As a result, mortgage rates began to fall even before the Fed's official announcement, providing a boost to the housing market. Lawrence Yun, the chief economist at the National Association of Realtors, commented on the move, stating, "The Fed's decision to cut rates by half a percentage point marks the start of what could be six to eight additional cuts stretching into 2025. The next reduction is likely to follow the presidential election. This action is driven by recent cooling inflation and slower job growth. Mortgage rates have already factored in the Fed's expected course, leading to a 150-basis point drop in the 30-year mortgage rate since the start of the year. Further reductions in mortgage rates may be minimal. While the Fed doesn’t directly control mortgage rates, a large federal budget deficit limits available capital for mortgage lending. Although future cuts are expected, their impact will be less significant. For homebuyers, the current lower mortgage rates compared to earlier this year have increased purchasing power by about $50,000 for those with a $2,000 monthly mortgage budget. Buyers previously priced out of the market might now have the opportunity to return."

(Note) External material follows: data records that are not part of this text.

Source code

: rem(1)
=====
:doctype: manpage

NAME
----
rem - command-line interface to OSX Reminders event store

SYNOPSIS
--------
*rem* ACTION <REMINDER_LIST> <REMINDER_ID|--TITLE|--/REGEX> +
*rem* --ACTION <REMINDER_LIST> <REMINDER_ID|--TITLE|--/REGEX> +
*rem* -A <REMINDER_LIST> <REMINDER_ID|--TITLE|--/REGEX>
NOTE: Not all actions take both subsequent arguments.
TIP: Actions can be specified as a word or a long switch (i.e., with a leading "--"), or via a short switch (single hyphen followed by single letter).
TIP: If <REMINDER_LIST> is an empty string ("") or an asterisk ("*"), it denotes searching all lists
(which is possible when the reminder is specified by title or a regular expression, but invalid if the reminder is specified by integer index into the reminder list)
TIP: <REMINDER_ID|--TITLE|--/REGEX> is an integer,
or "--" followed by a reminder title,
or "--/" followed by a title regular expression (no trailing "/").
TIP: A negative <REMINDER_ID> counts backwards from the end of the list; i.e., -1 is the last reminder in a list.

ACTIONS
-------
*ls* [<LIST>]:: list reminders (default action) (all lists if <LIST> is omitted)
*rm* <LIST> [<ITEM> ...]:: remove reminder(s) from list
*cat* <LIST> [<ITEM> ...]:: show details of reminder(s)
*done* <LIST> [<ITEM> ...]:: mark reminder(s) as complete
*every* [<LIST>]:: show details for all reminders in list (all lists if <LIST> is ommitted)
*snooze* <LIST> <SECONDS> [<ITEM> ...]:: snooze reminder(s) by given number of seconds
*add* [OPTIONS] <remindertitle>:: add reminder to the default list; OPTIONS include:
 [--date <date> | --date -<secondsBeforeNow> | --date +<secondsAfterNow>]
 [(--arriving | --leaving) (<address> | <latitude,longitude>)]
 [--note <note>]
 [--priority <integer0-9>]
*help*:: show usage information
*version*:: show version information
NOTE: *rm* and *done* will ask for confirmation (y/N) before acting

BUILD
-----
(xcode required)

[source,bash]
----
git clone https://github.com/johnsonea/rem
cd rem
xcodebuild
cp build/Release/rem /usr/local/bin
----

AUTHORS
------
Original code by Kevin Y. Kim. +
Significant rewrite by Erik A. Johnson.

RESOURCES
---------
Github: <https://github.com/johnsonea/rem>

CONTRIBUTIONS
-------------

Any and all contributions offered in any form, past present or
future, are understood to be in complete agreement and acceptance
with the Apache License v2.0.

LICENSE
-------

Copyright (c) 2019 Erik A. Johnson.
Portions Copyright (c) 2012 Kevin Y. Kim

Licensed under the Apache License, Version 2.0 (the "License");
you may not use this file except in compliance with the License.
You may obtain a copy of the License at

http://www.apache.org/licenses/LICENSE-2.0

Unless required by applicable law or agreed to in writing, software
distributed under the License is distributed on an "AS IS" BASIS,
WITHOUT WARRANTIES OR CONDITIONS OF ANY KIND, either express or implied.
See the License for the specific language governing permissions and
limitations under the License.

Mike Fratantoni, chief economist at the Mortgage Bankers Association, added, "At its September meeting, the FOMC lowered rates by 50 basis points and indicated this is the first in a series of cuts expected to bring rates down by 2 percentage points by the end of 2025. There was some division among market participants about the extent of the cut, so this decision could lead to some rate volatility as investors adjust to the Fed’s projected path for monetary policy. Governor Bowman dissented, favoring a smaller 25-basis-point cut, but most of the Committee is more concerned about the weakening labor market. The FOMC’s projections suggest inflation is decreasing faster than expected, while unemployment is higher than forecasted and may stay elevated. Although a recession is unlikely, slower economic growth is anticipated. Additionally, the Committee’s estimate of the neutral federal funds rate continues to rise, with members seeing a long-term range of 2.5-3.5% as neutral.

"While the Fed's balance sheet of mortgage-backed securities (MBS) continues to decline under quantitative tightening (QT), no changes to the pace of QT were announced. However, faster refinances may accelerate the paydown of MBS holdings, as prepayments have been slower than anticipated since QT began.

"Mortgage rates seem to have already factored in this rate cut and the expected future reductions, with current rates nearing 6%. These lower rates have sparked increased refinancing and some additional home purchases in recent weeks. If mortgage rates remain near these levels, we could see a stronger-than-usual housing market this fall, potentially leading to a more robust rebound in activity next spring."